TASK GOAL
Skip the pictures, please, and write out exactly the lines from the opening of the data through the line containing "просто отключить. Лично".

*** Begin section ***

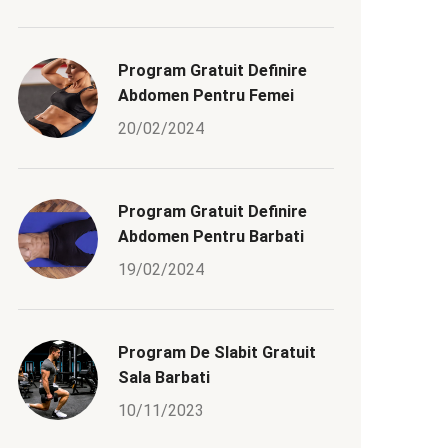
Program Gratuit Definire
Abdomen Pentru Femei
20/02/2024
Program Gratuit Definire
Abdomen Pentru Barbati
19/02/2024
Program De Slabit Gratuit
Sala Barbati
10/11/2023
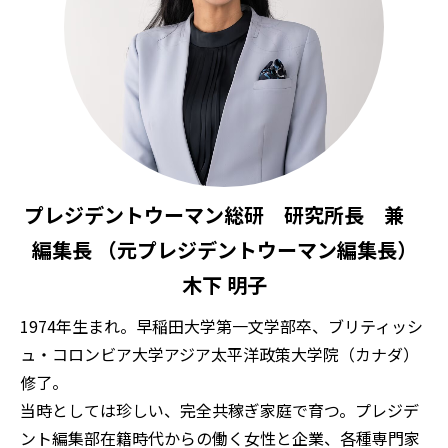
プレジデントウーマン総研 研究所長 兼
編集長 （元プレジデントウーマン編集長）
木下 明子
1974年生まれ。早稲田大学第一文学部卒、ブリティッシ
ュ・コロンビア大学アジア太平洋政策大学院（カナダ）
修了。
当時としては珍しい、完全共稼ぎ家庭で育つ。プレジデ
ント編集部在籍時代からの働く女性と企業、各種専門家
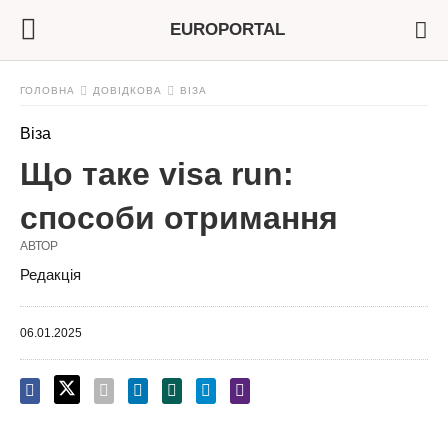
EUROPORTAL
ГОЛОВНА
ДОВІДКОВА
ВІЗА
Віза
Що таке visa run:
способи отримання
АВТОР
Редакція
06.01.2025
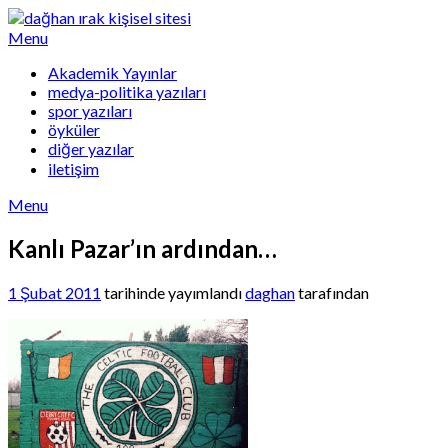
Skip
to
Menu
content
Akademik Yayınlar
medya-politika yazıları
spor yazıları
öyküler
diğer yazılar
iletişim
Menu
Kanlı Pazar’ın ardından…
1 Şubat 2011
tarihinde yayımlandı
daghan
tarafından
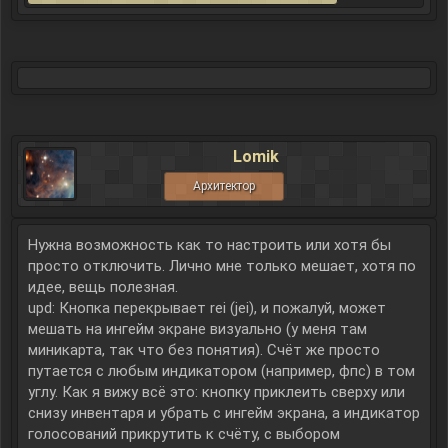
Lomik
Архитектор
Нужна возможность как то настроить или хотя бы
просто отключить. Лично мне только мешает, хотя по
идее, вещь полезная.
upd: Кнопка перекрывает rei (jei), и пожалуй, может
мешать на ингейм экране визуально (у меня там
миникарта, так что без понятия). Счёт же просто
путается с любым индикатором (например, фпс) в том
углу. Как я вижу всё это: кнопку приклеить сверху или
снизу инвентаря и убрать с ингейм экрана, а индикатор
голосований прикрутить к счёту, с выбором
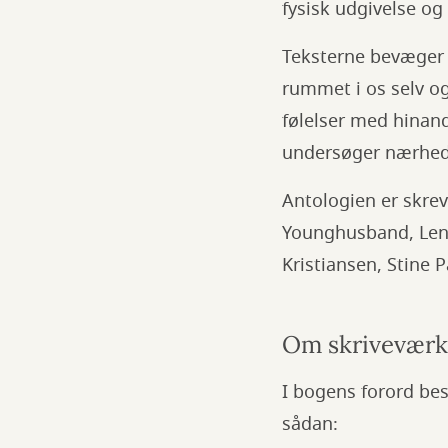
fysisk udgivelse og
Teksterne bevæger 
rummet i os selv og
følelser med hinan
undersøger nærhed,
Antologien er skrev
Younghusband, Lene
Kristiansen, Stine
Om skriveværk
I bogens forord be
sådan:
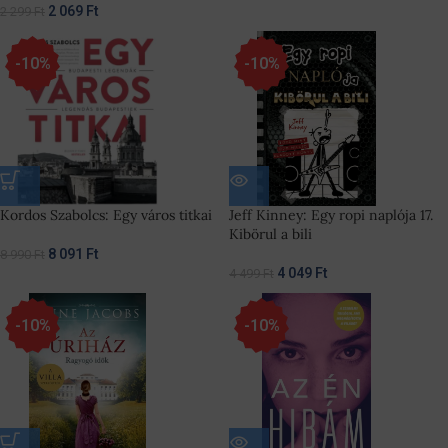
2 069
Ft
2 299
Ft
-10%
-10%
Kordos Szabolcs: Egy város titkai
Jeff Kinney: Egy ropi naplója 17.
Kibörul a bili
8 091
Ft
8 990
Ft
4 049
Ft
4 499
Ft
-10%
-10%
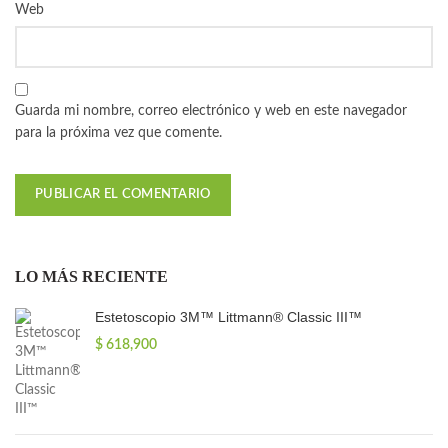
Web
Guarda mi nombre, correo electrónico y web en este navegador
para la próxima vez que comente.
LO MÁS RECIENTE
Estetoscopio 3M™ Littmann® Classic III™
$
618,900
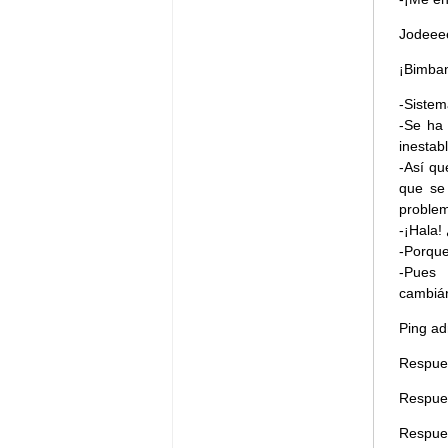
Jodeeee
¡Bimban
-Siste
-Se ha 
inestab
-Así qu
que se 
problem
-¡Hala!
-Porque
-Pues 
cambiá
Ping ad
Respue
Respue
Respue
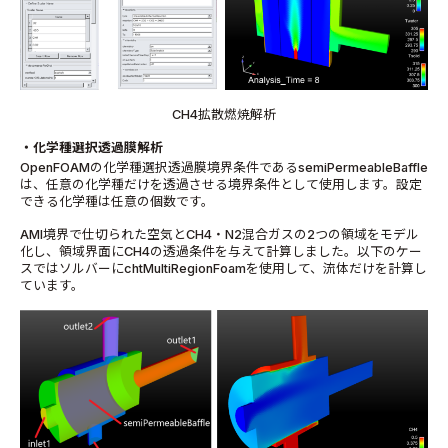
CH4拡散燃焼解析
・化学種選択透過膜解析
OpenFOAM
の化学種選択透過膜境界条件である
semiPermeableBaffle
は、任意の化学種だけを透過させる境界条件として使用します。設定
できる化学種は任意の個数です。
AMI
境界で仕切られた空気と
CH4
・
N2
混合ガスの
2
つの領域をモデル
化し、領域界面に
CH4
の透過条件を与えて計算しました。以下のケー
スではソルバーに
chtMultiRegionFoam
を使用して、流体だけを計算し
ています。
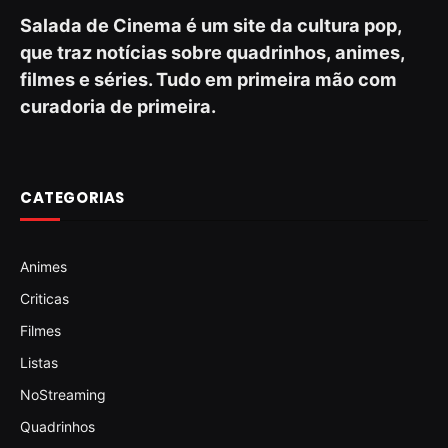
Salada de Cinema é um site da cultura pop,
que traz notícias sobre quadrinhos, animes,
filmes e séries. Tudo em primeira mão com
curadoria de primeira.
CATEGORIAS
Animes
Criticas
Filmes
Listas
NoStreaming
Quadrinhos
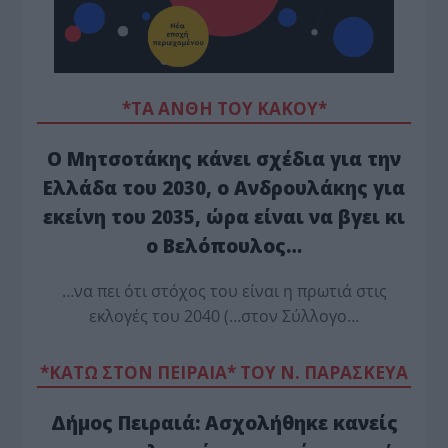
*ΤΑ ΆΝΘΗ ΤΟΥ ΚΑΚΟΎ*
Ο Μητσοτάκης κάνει σχέδια για την
Ελλάδα του 2030, ο Ανδρουλάκης για
εκείνη του 2035, ώρα είναι να βγει κι
ο Βελόπουλος…
…να πει ότι στόχος του είναι η πρωτιά στις
εκλογές του 2040 (…στον Σύλλογο…
*ΚΑΤΩ ΣΤΟΝ ΠΕΙΡΑΙΑ* ΤΟΥ Ν. ΠΑΡΑΣΚΕΥΑ
Δήμος Πειραιά: Ασχολήθηκε κανείς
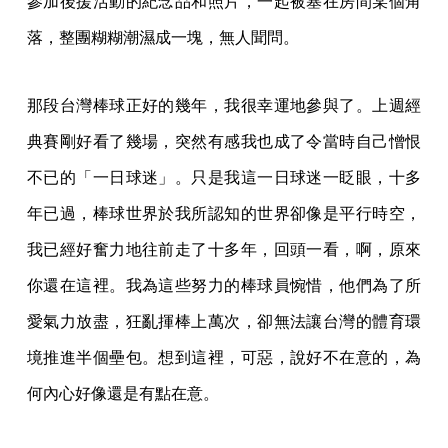
參加後援活動的紀念品和照片，一起被塞在房間某個角
落，整團糊糊潮濕成一塊，無人聞問。
那段台灣棒球正好的幾年，我很幸運地參與了。上週經
典賽剛好看了幾場，突然有感我也成了令當時自己憎恨
不已的「一日球迷」。只是我這一日球迷一眨眼，十多
年已過，棒球世界於我所認知的世界卻像是平行時空，
我已經好奮力地往前走了十多年，回頭一看，啊，原來
你還在這裡。我為這些努力的棒球員惋惜，他們為了所
愛氣力放盡，狂亂揮棒上萬次，卻無法讓台灣的體育環
境推進半個壘包。想到這裡，可惡，說好不在意的，為
何內心好像還是有點在意。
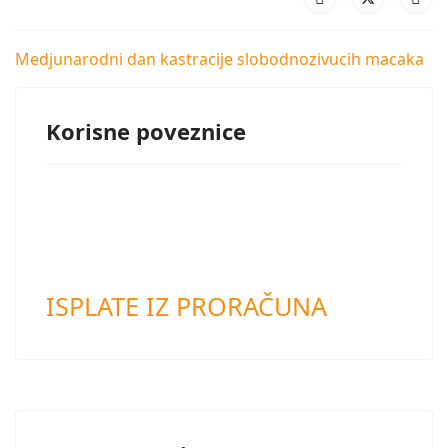
Medjunarodni dan kastracije slobodnozivucih macaka
Korisne poveznice
ISPLATE IZ PRORAČUNA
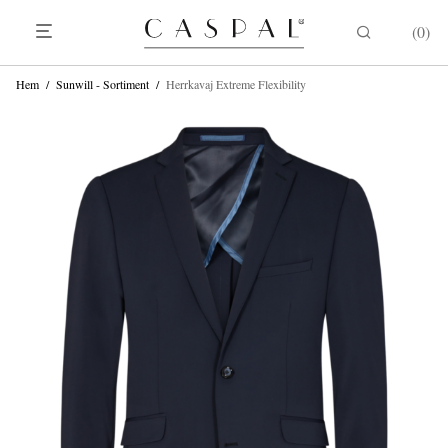
0
Hem
/
Sunwill - Sortiment
/
Herrkavaj Extreme Flexibility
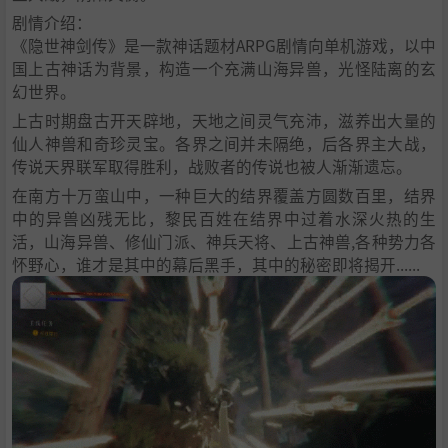
剧情介绍：
《隐世神剑传》是一款神话题材ARPG剧情向单机游戏，以中
国上古神话为背景，构造一个充满山海异兽，光怪陆离的玄
幻世界。
上古时期盘古开天辟地，天地之间灵气充沛，滋养出大量的
仙人神兽和奇珍灵宝。各界之间并未隔绝，后各界主大战，
传说天界联军取得胜利，战败者的传说也被人渐渐遗忘。
在南方十万蛮山中，一种巨大的结界覆盖方圆数百里，结界
中的异兽凶残无比，黎民百姓在结界中过着水深火热的生
活，山海异兽、修仙门派、神兵天将、上古神兽,各种势力各
怀野心，谁才是其中的幕后黑手，其中的秘密即将揭开......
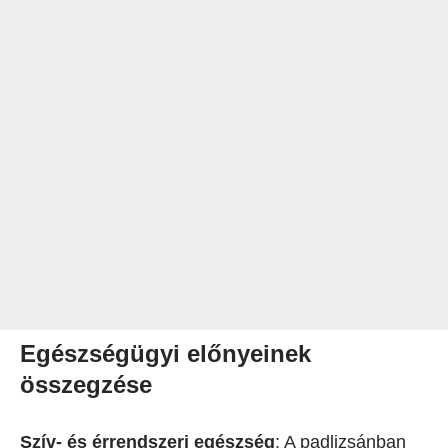
Egészségügyi előnyeinek
összegzése
Szív- és érrendszeri egészség
: A padlizsánban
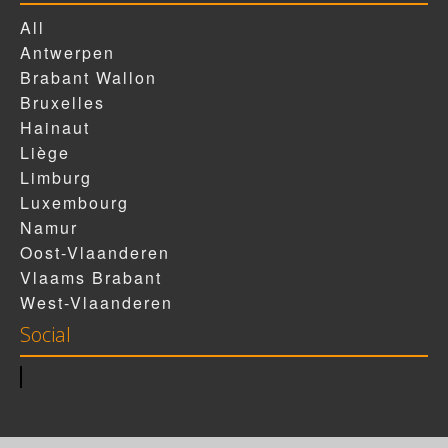
All
Antwerpen
Brabant Wallon
Bruxelles
Hainaut
Liège
Limburg
Luxembourg
Namur
Oost-Vlaanderen
Vlaams Brabant
West-Vlaanderen
Social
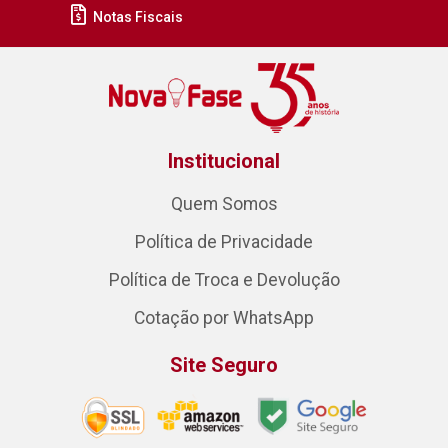
Notas Fiscais
Institucional
Quem Somos
Política de Privacidade
Política de Troca e Devolução
Cotação por WhatsApp
Site Seguro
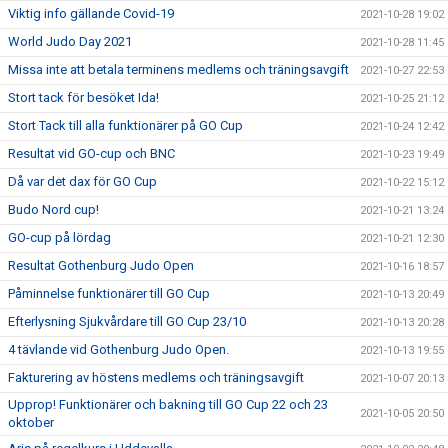
Viktig info gällande Covid-19
2021-10-28 19:02
World Judo Day 2021
2021-10-28 11:45
Missa inte att betala terminens medlems och träningsavgift
2021-10-27 22:53
Stort tack för besöket Ida!
2021-10-25 21:12
Stort Tack till alla funktionärer på GO Cup
2021-10-24 12:42
Resultat vid GO-cup och BNC
2021-10-23 19:49
Då var det dax för GO Cup
2021-10-22 15:12
Budo Nord cup!
2021-10-21 13:24
GO-cup på lördag
2021-10-21 12:30
Resultat Gothenburg Judo Open
2021-10-16 18:57
Påminnelse funktionärer till GO Cup
2021-10-13 20:49
Efterlysning Sjukvårdare till GO Cup 23/10
2021-10-13 20:28
4 tävlande vid Gothenburg Judo Open.
2021-10-13 19:55
Fakturering av höstens medlems och träningsavgift
2021-10-07 20:13
Upprop! Funktionärer och bakning till GO Cup 22 och 23
2021-10-05 20:50
oktober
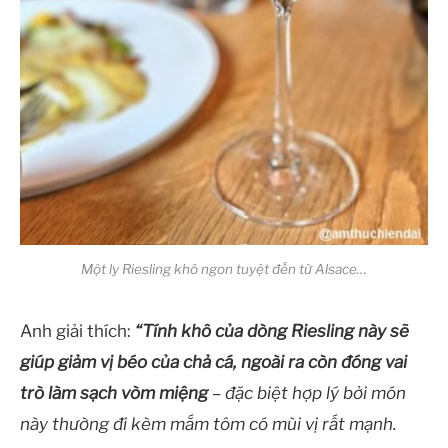
Một ly Riesling khô ngon tuyệt đến từ Alsace…
Anh giải thích:
“Tính khô của dòng Riesling này sẽ
giúp giảm vị béo của chả cá, ngoài ra còn đóng vai
trò làm sạch vòm miệng
– đặc biệt hợp lý bởi món
này thường đi kèm mắm tôm có mùi vị rất mạnh.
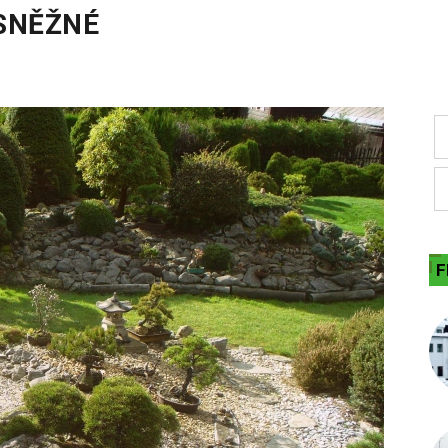
SNĚŽNÉ
F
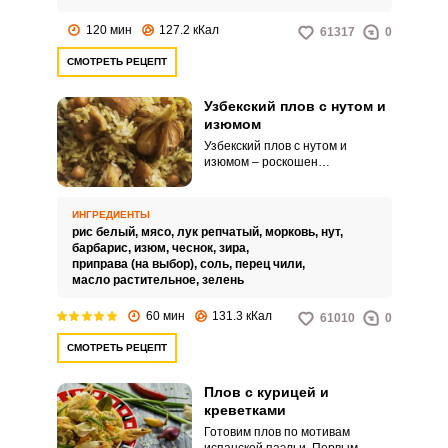
120 мин
127.2 кКал
61317
0
СМОТРЕТЬ РЕЦЕПТ
Узбекский плов с нутом и
изюмом
Узбекский плов с нутом и
изюмом – роскошен
насыщенным вкусом, в котором
идеально сочетаются нотки
жареного мяса, нута, сладкого
ИНГРЕДИЕНТЫ
изюма и барбариса с кислинкой.
рис белый,
мясо,
лук репчатый,
морковь,
нут,
И это мы еще не упомянули про
барбарис,
изюм,
чеснок,
зира,
пряности.
приправа (на выбор),
соль,
перец чили,
масло растительное,
зелень
60 мин
131.3 кКал
61010
0
СМОТРЕТЬ РЕЦЕПТ
Плов с курицей и
креветками
Готовим плов по мотивам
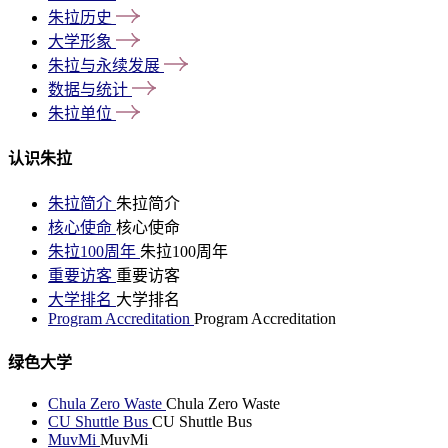
朱拉历史
大学形象
朱拉与永续发展
数据与统计
朱拉单位
认识朱拉
朱拉简介
朱拉简介
核心使命
核心使命
朱拉100周年
朱拉100周年
重要访客
重要访客
大学排名
大学排名
Program Accreditation
Program Accreditation
绿色大学
Chula Zero Waste
Chula Zero Waste
CU Shuttle Bus
CU Shuttle Bus
MuvMi
MuvMi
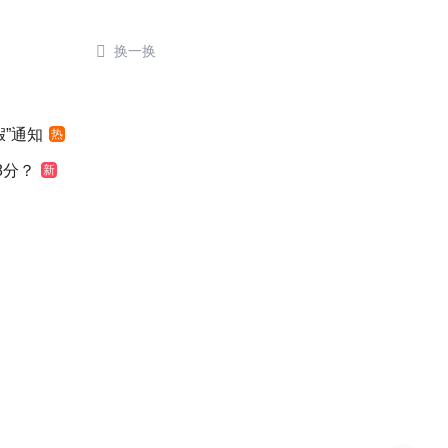

换一换
”通知
热
8分？
新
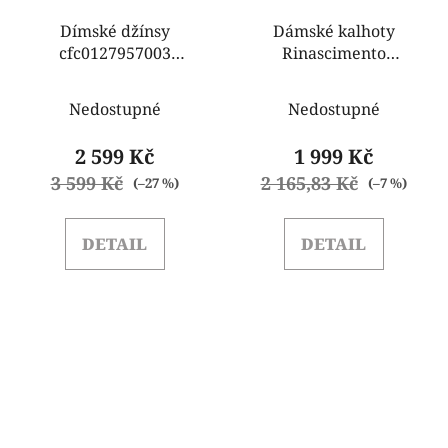
Dímské džínsy
Dámské kalhoty
cfc0127957003
Rinascimento
Rinascimento
CFC0127569003 černé
Nedostupné
Nedostupné
2 599 Kč
1 999 Kč
3 599 Kč
2 165,83 Kč
(–27 %)
(–7 %)
DETAIL
DETAIL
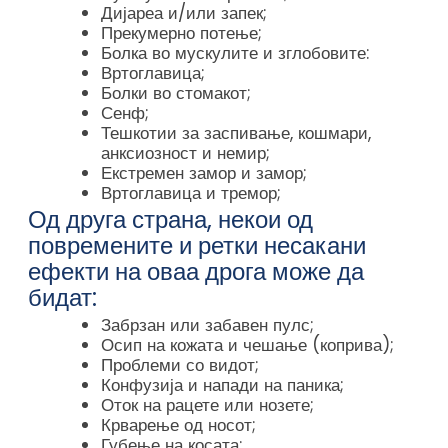
Дијареа и/или запек;
Прекумерно потење;
Болка во мускулите и зглобовите:
Вртоглавица;
Болки во стомакот;
Сенф;
Тешкотии за заспивање, кошмари,
анксиозност и немир;
Екстремен замор и замор;
Вртоглавица и тремор;
Од друга страна, некои од
повремените и ретки несакани
ефекти на оваа дрога може да
бидат:
Забрзан или забавен пулс;
Осип на кожата и чешање (коприва);
Проблеми со видот;
Конфузија и напади на паника;
Оток на рацете или нозете;
Крварење од носот;
Губење на косата;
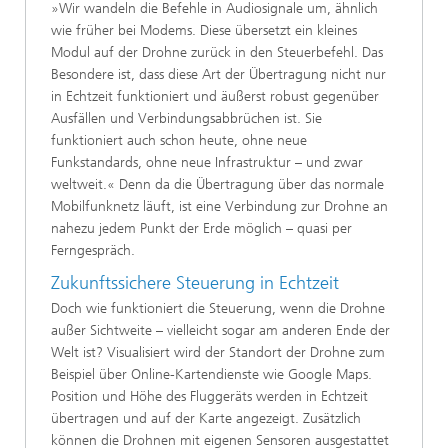
»Wir wandeln die Befehle in Audiosignale um, ähnlich
wie früher bei Modems. Diese übersetzt ein kleines
Modul auf der Drohne zurück in den Steuerbefehl. Das
Besondere ist, dass diese Art der Übertragung nicht nur
in Echtzeit funktioniert und äußerst robust gegenüber
Ausfällen und Verbindungsabbrüchen ist. Sie
funktioniert auch schon heute, ohne neue
Funkstandards, ohne neue Infrastruktur – und zwar
weltweit.« Denn da die Übertragung über das normale
Mobilfunknetz läuft, ist eine Verbindung zur Drohne an
nahezu jedem Punkt der Erde möglich – quasi per
Ferngespräch.
Zukunftssichere Steuerung in Echtzeit
Doch wie funktioniert die Steuerung, wenn die Drohne
außer Sichtweite – vielleicht sogar am anderen Ende der
Welt ist? Visualisiert wird der Standort der Drohne zum
Beispiel über Online-Kartendienste wie Google Maps.
Position und Höhe des Fluggeräts werden in Echtzeit
übertragen und auf der Karte angezeigt. Zusätzlich
können die Drohnen mit eigenen Sensoren ausgestattet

*** End section ***

EXERCISE SOLUTION
Program Gratuit Definire
Abdomen Pentru Femei
20/02/2024
Program Gratuit Definire
Abdomen Pentru Barbati
19/02/2024
Program De Slabit Gratuit
Sala Barbati
10/11/2023
プレジデントウーマン総研 研究所長 兼
編集長 （元プレジデントウーマン編集長）
木下 明子
1974年生まれ。早稲田大学第一文学部卒、ブリティッシ
ュ・コロンビア大学アジア太平洋政策大学院（カナダ）
修了。
当時としては珍しい、完全共稼ぎ家庭で育つ。プレジデ
ント編集部在籍時代からの働く女性と企業、各種専門家
EUROPORTAL
ГОЛОВНА
ДОВІДКОВА
ВІЗА
Віза
Що таке visa run:
способи отримання
АВТОР
Редакція
06.01.2025
Skip
to
Menu
content
Akademik Yayınlar
medya-politika yazıları
spor yazıları
öyküler
diğer yazılar
iletişim
Menu
Kanlı Pazar’ın ardından…
1 Şubat 2011
tarihinde yayımlandı
daghan
tarafından
Lomik
Архитектор
Нужна возможность как то настроить или хотя бы
просто отключить. Лично мне только мешает, хотя по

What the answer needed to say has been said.